Records from a collection

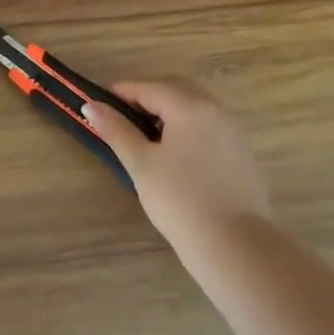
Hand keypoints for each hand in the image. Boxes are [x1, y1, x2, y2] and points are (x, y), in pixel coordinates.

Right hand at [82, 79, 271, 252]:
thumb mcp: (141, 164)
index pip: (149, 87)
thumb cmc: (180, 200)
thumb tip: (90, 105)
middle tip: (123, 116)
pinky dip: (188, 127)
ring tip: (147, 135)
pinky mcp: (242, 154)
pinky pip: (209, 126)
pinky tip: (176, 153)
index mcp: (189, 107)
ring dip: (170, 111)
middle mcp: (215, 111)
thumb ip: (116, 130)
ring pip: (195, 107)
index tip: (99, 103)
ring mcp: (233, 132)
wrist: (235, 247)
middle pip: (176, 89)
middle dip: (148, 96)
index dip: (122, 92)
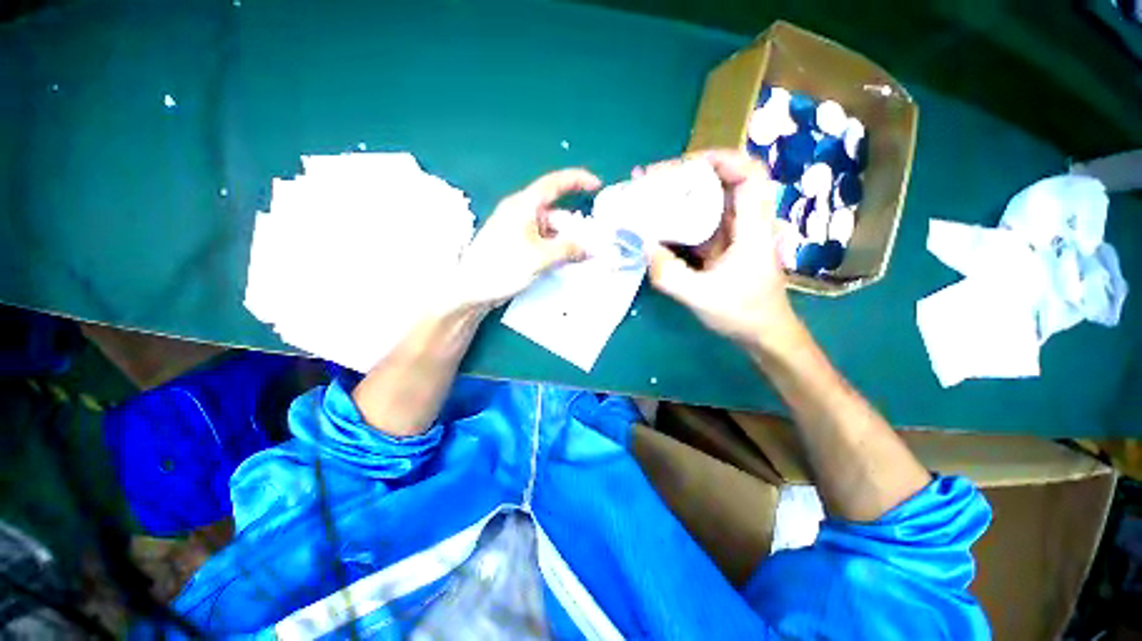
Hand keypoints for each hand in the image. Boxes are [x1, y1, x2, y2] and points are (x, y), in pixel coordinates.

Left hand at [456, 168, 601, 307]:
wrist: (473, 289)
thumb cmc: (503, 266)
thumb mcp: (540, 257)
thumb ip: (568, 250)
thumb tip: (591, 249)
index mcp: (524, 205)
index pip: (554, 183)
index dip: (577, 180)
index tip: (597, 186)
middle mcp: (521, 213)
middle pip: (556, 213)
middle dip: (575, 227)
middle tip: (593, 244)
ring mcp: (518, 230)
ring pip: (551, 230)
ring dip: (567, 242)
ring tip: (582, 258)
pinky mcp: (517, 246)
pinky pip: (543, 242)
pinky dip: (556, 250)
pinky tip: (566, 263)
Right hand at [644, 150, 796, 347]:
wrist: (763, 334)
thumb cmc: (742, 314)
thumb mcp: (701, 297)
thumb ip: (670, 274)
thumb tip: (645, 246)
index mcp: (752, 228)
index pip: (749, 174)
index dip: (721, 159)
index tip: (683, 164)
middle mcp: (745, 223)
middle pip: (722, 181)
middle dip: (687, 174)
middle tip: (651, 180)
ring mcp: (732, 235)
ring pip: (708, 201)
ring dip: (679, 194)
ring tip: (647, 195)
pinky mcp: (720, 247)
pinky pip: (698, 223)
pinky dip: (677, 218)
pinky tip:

Exercise requirements
"pinky pip: (209, 126)" marks the first line to copy, and "middle tip: (593, 244)" marks the last. Repeat that stretch above exactly, with no pictures.

Completed task
pinky pip: (209, 126)
pinky tip: (176, 153)
index mcp: (189, 107)
ring dip: (170, 111)
middle mcp: (215, 111)
thumb ip: (116, 130)
ring pip: (195, 107)
index tip: (99, 103)
ring mcp: (233, 132)
wrist: (235, 247)
middle pip: (176, 89)
middle dip: (148, 96)
index dip: (122, 92)
Hand keypoints for each hand in the image. Boxes are [x1, y1, x2, y2] and points are (x, y), in pixel coordinates.

Left hand at [456, 168, 601, 307]:
wrist: (473, 289)
thumb cmc: (503, 266)
thumb mcp: (540, 257)
thumb ip: (568, 250)
thumb tip: (591, 249)
index mcp: (524, 205)
index pip: (554, 183)
index dip: (577, 180)
index tip: (597, 186)
middle mcp: (521, 213)
middle pip: (556, 213)
middle dip: (575, 227)
middle tip: (593, 244)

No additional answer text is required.